Vorweg eine Irritation: Am Donnerstag um 18 Uhr beginnt die Vernissage in der Stadtgalerie, einem Ort von KulturStadtBern (ehemals Kulturabteilung). Um 19 Uhr führt KulturStadtBern im Kornhausforum eine Diskussion über die künftige Kulturförderung. Eine bessere Planung wäre möglich gewesen. Dass um 20:45 Uhr dann der erste Barrage-Match Nordirland-Schweiz stattfindet, konnte man nicht wissen.
Das Kunstprozent
Kunstprojekte im öffentlichen Raum (KiöR) wurden in Bern lange durch die Bautätigkeit ausgelöst und im Rahmen der Baukredite finanziert. 1993 hatte der Gemeinderat das sogenannte «Kunstprozent» verfügt. Es schrieb vor, dass in die Baukredite für öffentliche Bauten und Anlagen ein Prozent der Bausumme für Kunst im öffentlichen Raum aufzunehmen ist.
Nach Problemen mit KiöR bei der Umgestaltung des Bahnhofplatzes (2007) und beim Tram Bern West (2006) und aufgrund parlamentarischer Vorstösse erliess der Stadtrat 2010 ein Reglement. Dieses wurde schon 2017 durch das heute gültige Reglement über die Spezialfinanzierung für KiöR ersetzt. Flankiert und vertieft wird das Reglement durch «strategische Grundsätze» (2012) und «Richtlinien» von 2016. KiöR ist der wohl am dichtesten reglementierte Bereich der städtischen Kulturförderung.
Sorgfalt ist wichtig
Dies erklärt sich aus drei Gründen: KiöR ist, wie der Name sagt, öffentlich – man wird mit der Kunst konfrontiert, kann ihr nicht entweichen. Es ist deshalb richtig, sie sorgfältig vorzubereiten. KiöR ist zweitens nicht billig. Mit Recht. Aber auch dies verlangt einen sorgsamen Umgang mit den Mitteln. Und drittens ist KiöR in der Regel auf eine lange Wirkung angelegt. Umso mehr Sensibilität ist im Umgang mit ihr gefordert.

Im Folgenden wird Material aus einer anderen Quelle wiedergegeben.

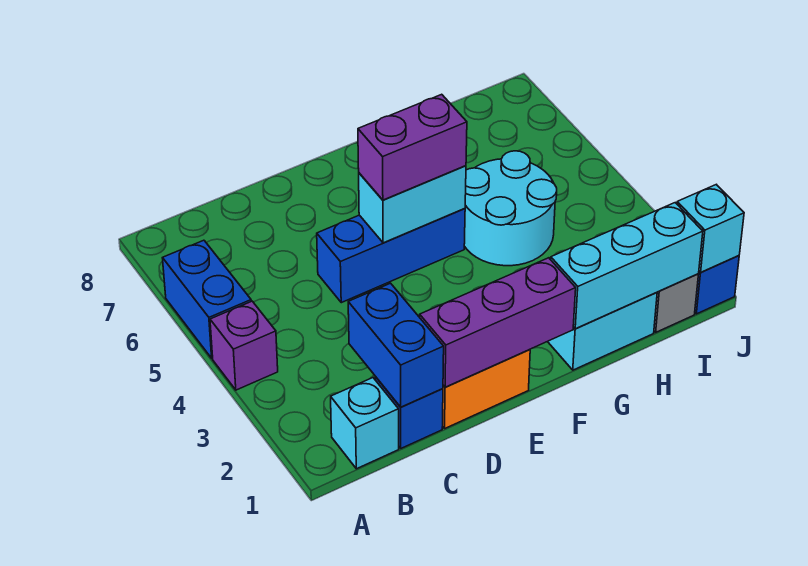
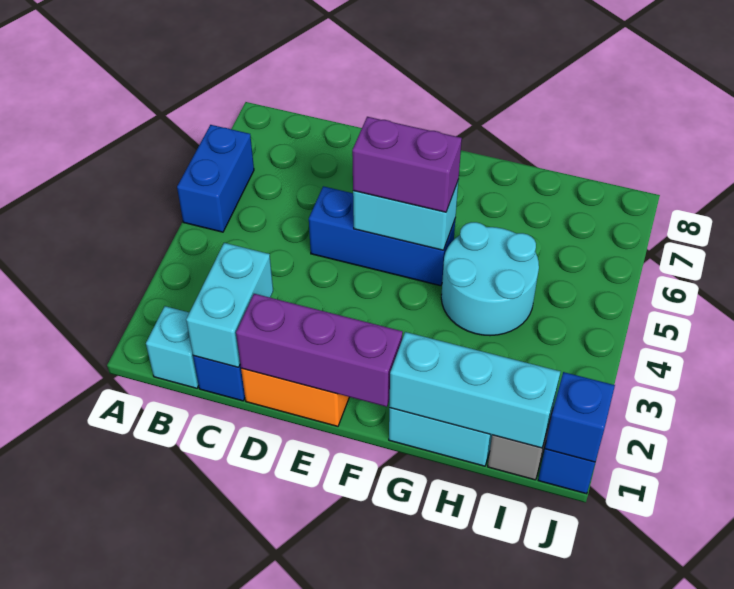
purple 1x1 brick [210,301,278,390] -> none
blue 1x2 brick [348,283,444,407] -> cyan 1x2 brick [186,243,273,367]
cyan 1x1 brick [677,185,744,272] -> blue 1x1 brick [545,372,615,462]

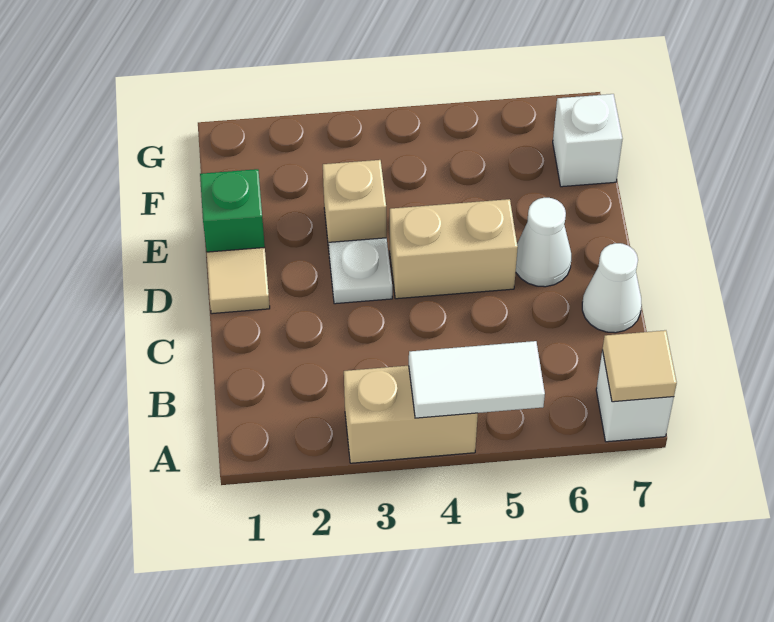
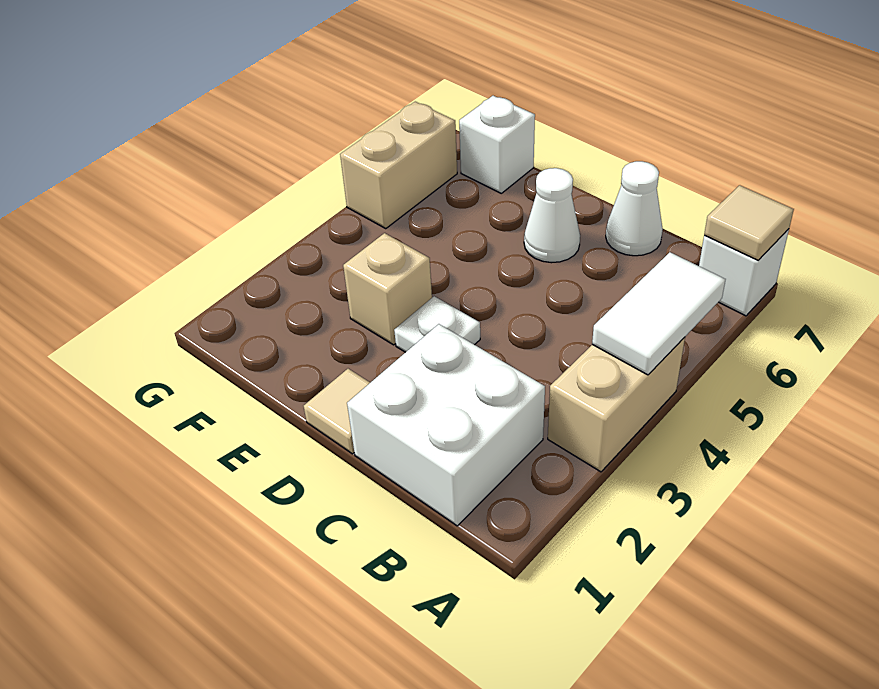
none -> white 2x2 brick [347,324,545,526]
tan 1x2 brick [390,199,518,299] -> tan 1x2 brick moved to [340,102,457,229]
green 1x1 brick [200,169,265,252] -> none

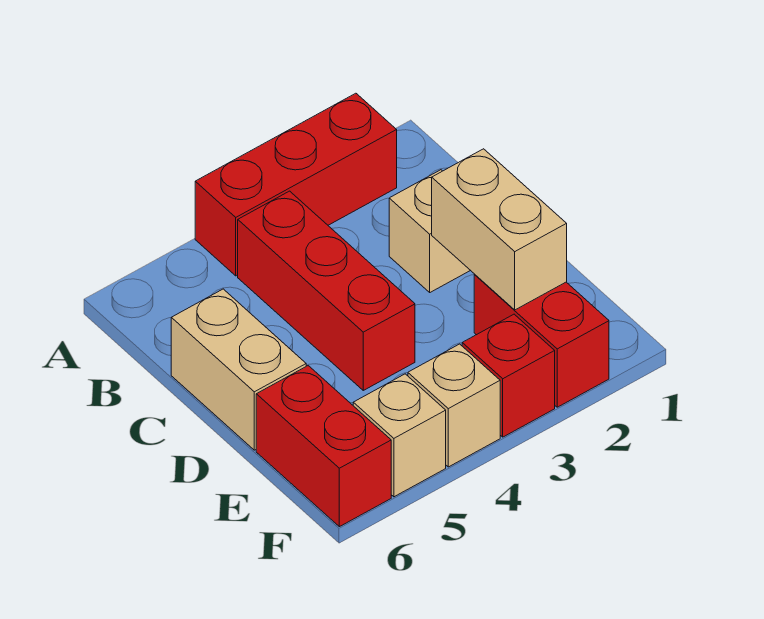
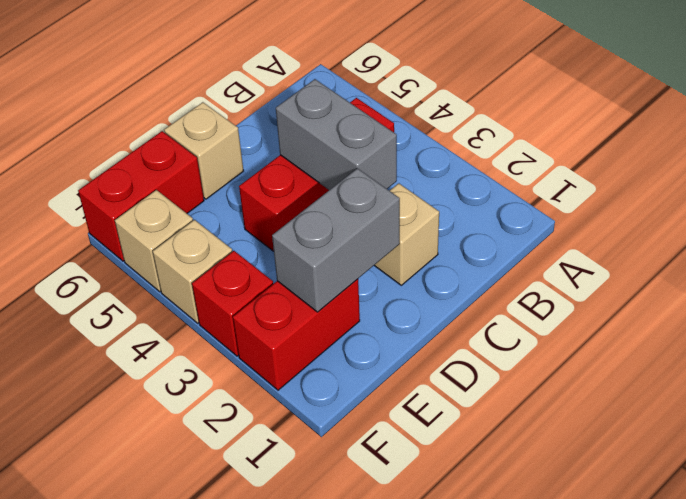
red 1x3 brick [195,93,397,276] -> none
none -> grey 1x2 brick [276,79,397,190]
tan 1x2 brick [171,289,306,450] -> tan 1x1 brick [164,102,244,199]
tan 1x2 brick [432,149,567,310] -> grey 1x2 brick [272,168,400,312]

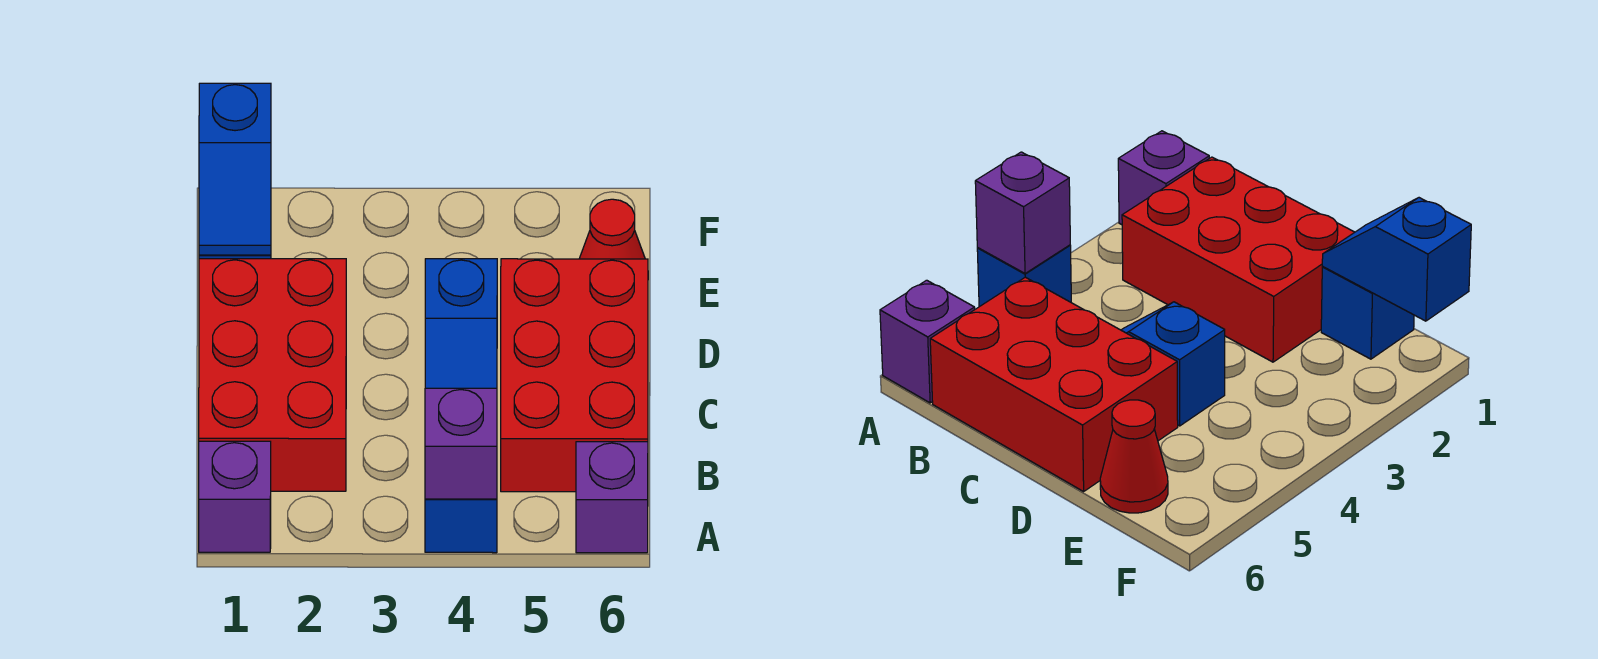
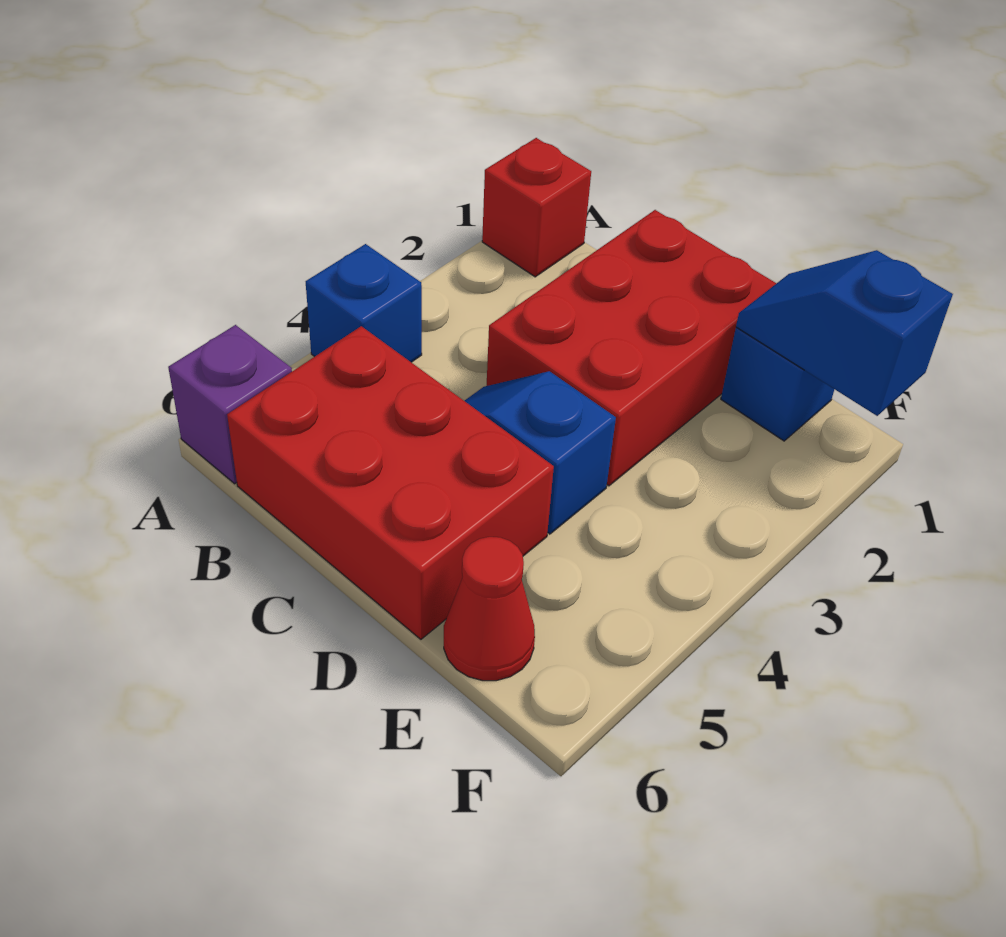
purple 1x1 brick [199,441,271,552] -> red 1x1 brick [482,138,591,277]
purple 1x1 brick [425,388,497,499] -> none
red 2x3 brick [199,259,346,491] -> red 2x3 brick turned to [487,210,776,486]

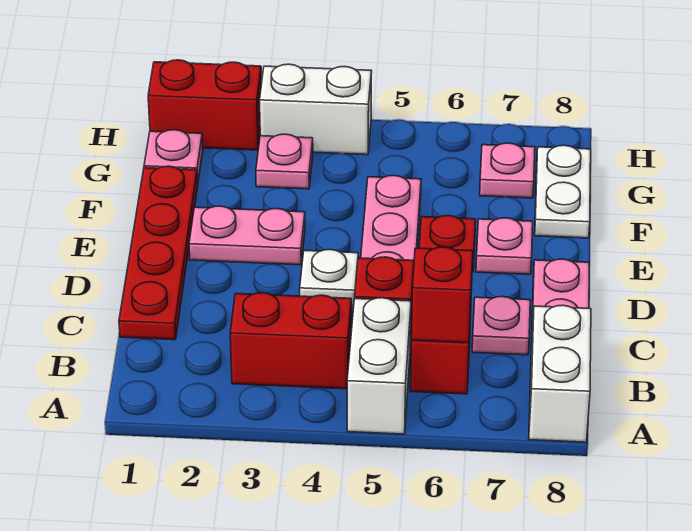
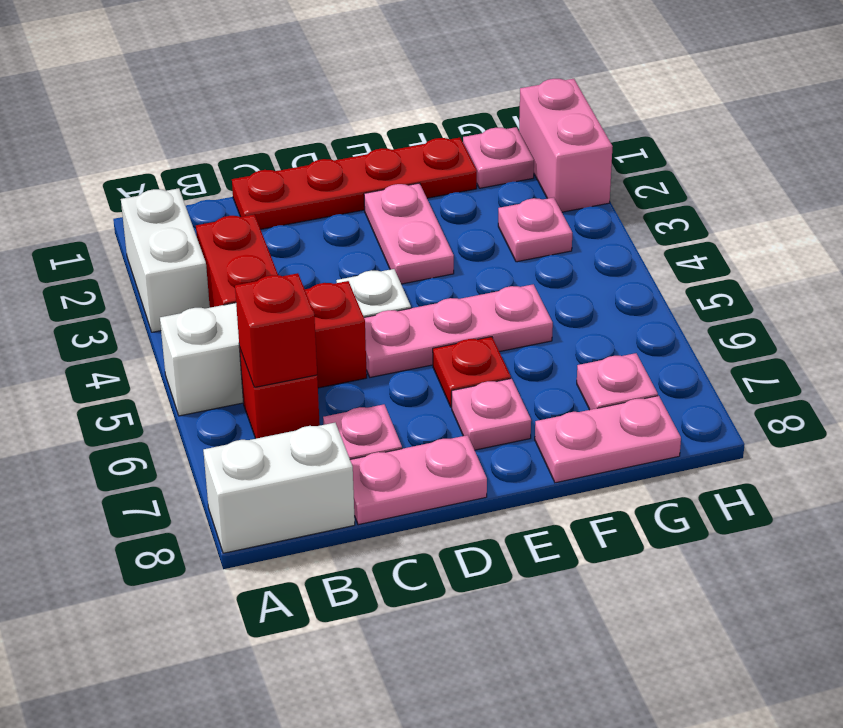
white 1x2 plate [535,145,591,238] -> pink 1x2 plate [535,396,681,483]
red 1x2 brick [148,60,262,150] -> pink 1x2 brick [519,79,613,212]
white 1x2 brick [260,64,372,155] -> white 1x2 brick moved to [121,188,210,332]

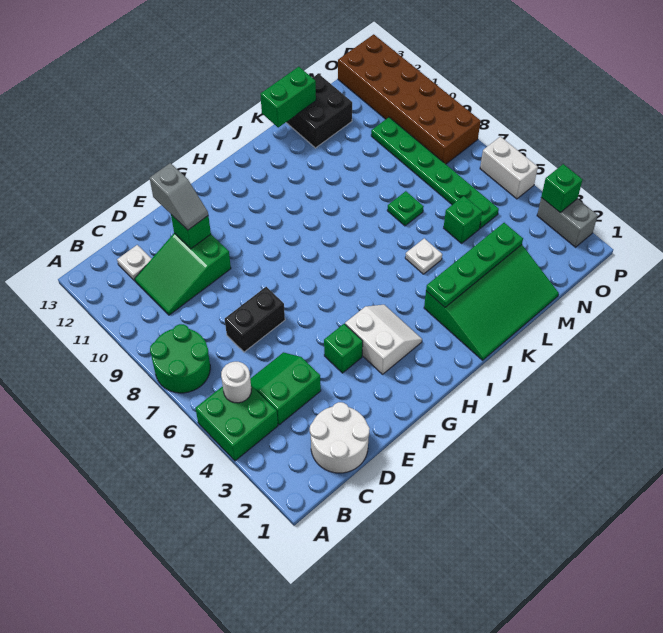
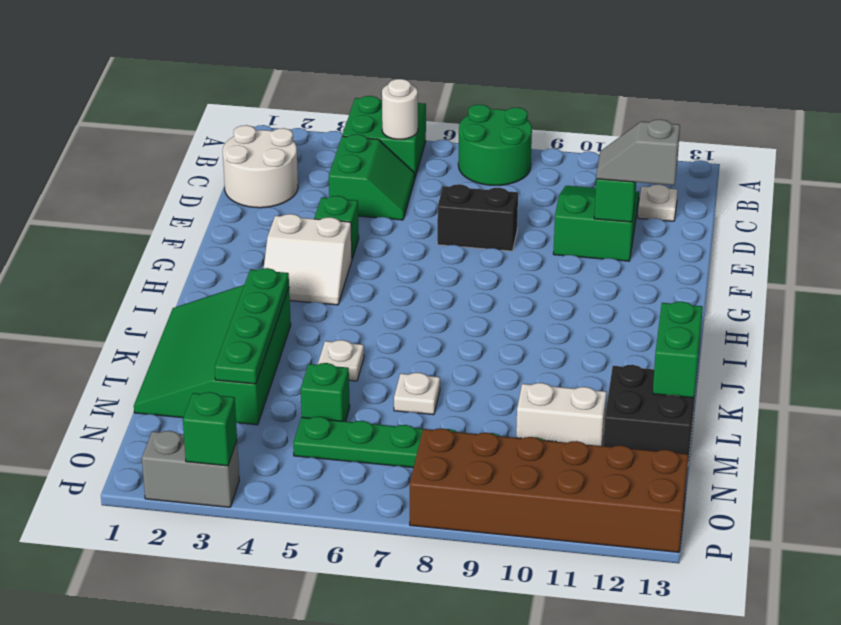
black 1x2 brick [225,287,285,352] -> black 1x2 brick turned to [437,184,518,251]
green 1x1 plate [387,191,424,226] -> white 1x1 plate [394,373,440,415]
white 1x2 brick [480,137,538,199] -> white 1x2 brick moved to [516,383,607,446]

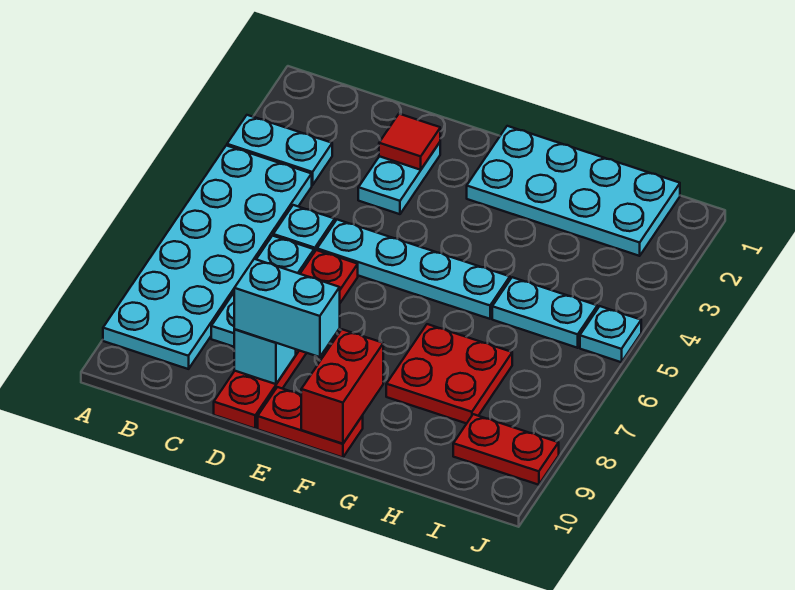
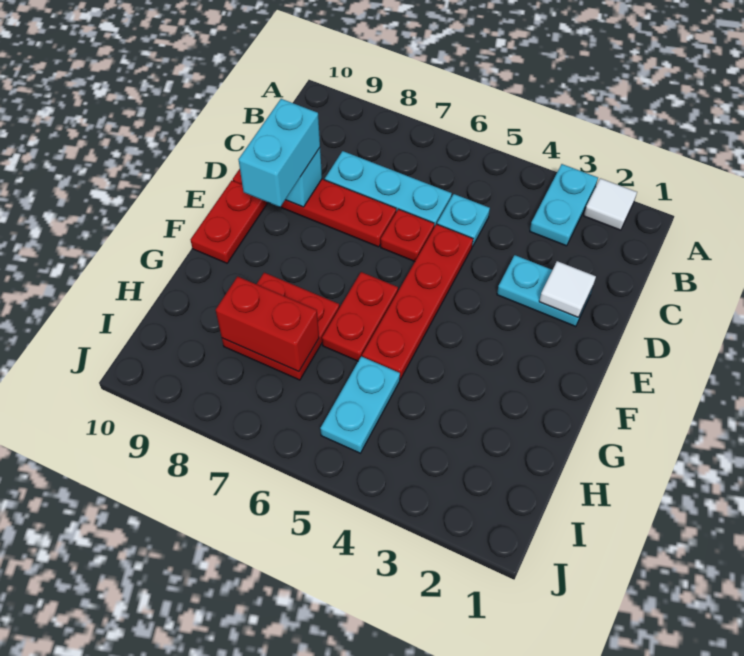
none -> white 1x1 tile [584,178,637,230]
cyan 2x6 plate [103,145,312,369] -> none
red 1x1 tile [379,114,440,170] -> white 1x1 tile [539,261,596,317]
cyan 1x4 plate [317,220,510,319] -> red 1x4 plate [362,224,473,379]
cyan 2x4 plate [467,126,680,256] -> none
red 1x2 brick [301,329,383,444] -> red 1x2 brick moved to [216,277,319,372]
red 1x2 plate [453,414,559,485] -> red 1x2 plate moved to [322,272,398,361]
cyan 1x1 plate [580,306,641,362] -> none

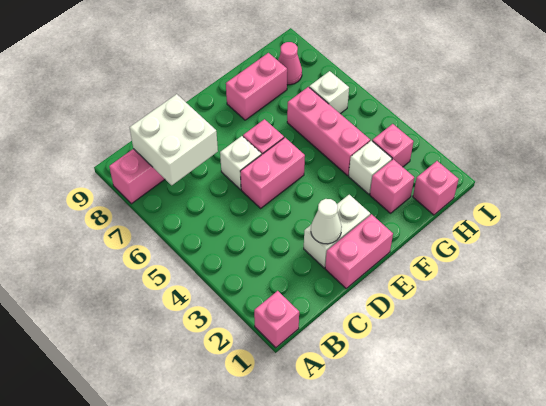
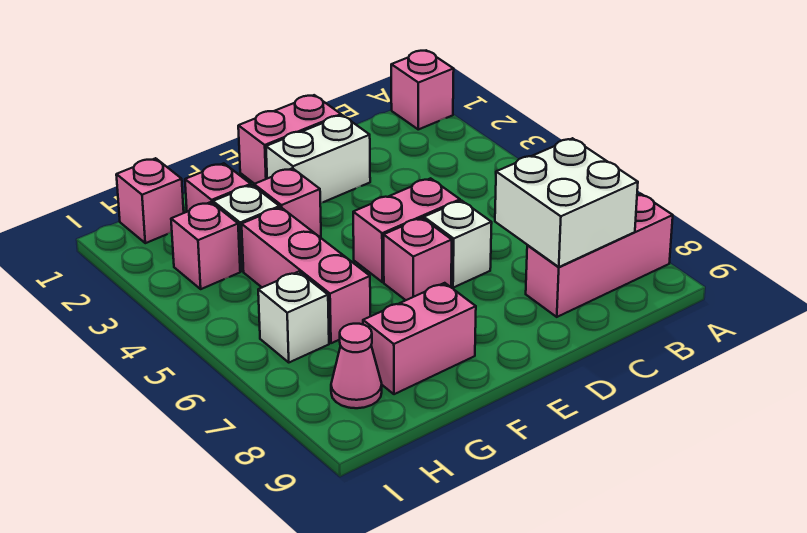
white 1x1 cone [311,199,342,244] -> none
none -> pink 1x1 brick [254,168,321,238]

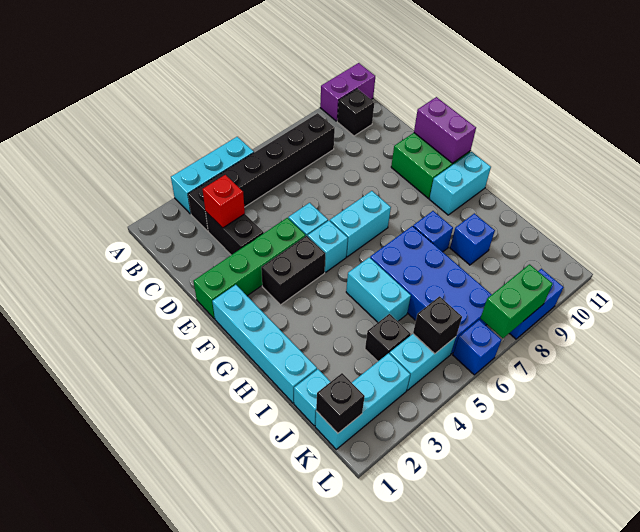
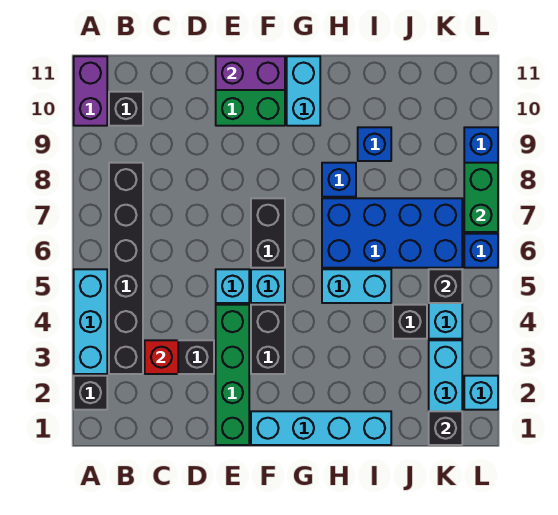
none -> black 1x1 brick [74,376,107,410]
cyan 1x2 brick [330,191,391,257] -> black 1x2 brick [251,198,285,268]
cyan 1x1 brick [294,369,330,426] -> cyan 1x1 brick moved to [464,376,498,410]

Wie wird KiöR heute finanziert? Es gibt eine Spezialfinanzierung, einen Fonds. In diesen fliessen von den Baukrediten der Direktion TVS (Tiefbau, Verkehr und Stadtgrün) 1 % der Baukosten, höchstens 500’000 im Einzelfall. Hinzu kommt 1 % der wertvermehrenden Kosten der Bauvorhaben der anderen Direktionen. Der Fonds steht zur Verfügung für KiöR ohne Bezug zu bestimmten öffentlichen Bauten und Anlagen. Die Kommission ist frei, Kunstprojekte wo immer zu initiieren. Eine Ausnahme bilden Hochbauprojekte. Bei ihnen wird das Prozent üblicherweise «unmittelbar projektgebunden für Kunst und Bau» verwendet.
Verein BAKUB
Vor kurzem haben Architekt/innen und Künstler/innen den Verein BAKUB gegründet (Basis Kunst und Bau). Der Verein gestaltet jetzt in der Stadtgalerie im PROGR eine Ausstellung zum Thema. Das Zentrum bildet ein Stadtplan im Massstab 1:5’000, in dem die Kunst-und-Bau-Projekte der Stadt Bern der letzten Jahre eingezeichnet sind. Einzelne davon werden in ihrer Entstehung und Erscheinung umfangreich dokumentiert.
Herzstück der Ausstellung ist Walter Links Brunnenplastik von 1954 vor dem Schulhaus Bethlehemacker. Sie wird original zu sehen sein. Für Anschauung ist also gesorgt. Aber auch Gespräche mit Beteiligten vieler Herkünfte kommen nicht zu kurz.
Hingehen!
Hingehen, anschauen! In der reichhaltigen Broschüre zur Ausstellung schreibt Ronny Hardliz, Künstler und Gründungsmitglied des Vereins BAKUB: «So scheint Kunst und Bau eine suchende, eine forschende Kunst zu sein, nicht eine behauptende. Sie stellt dar und bietet oft eine Bühne zu Darstellen, um sich darzustellen. (…) Kunst und Bau ist ein Ort gesellschaftlicher Begegnung».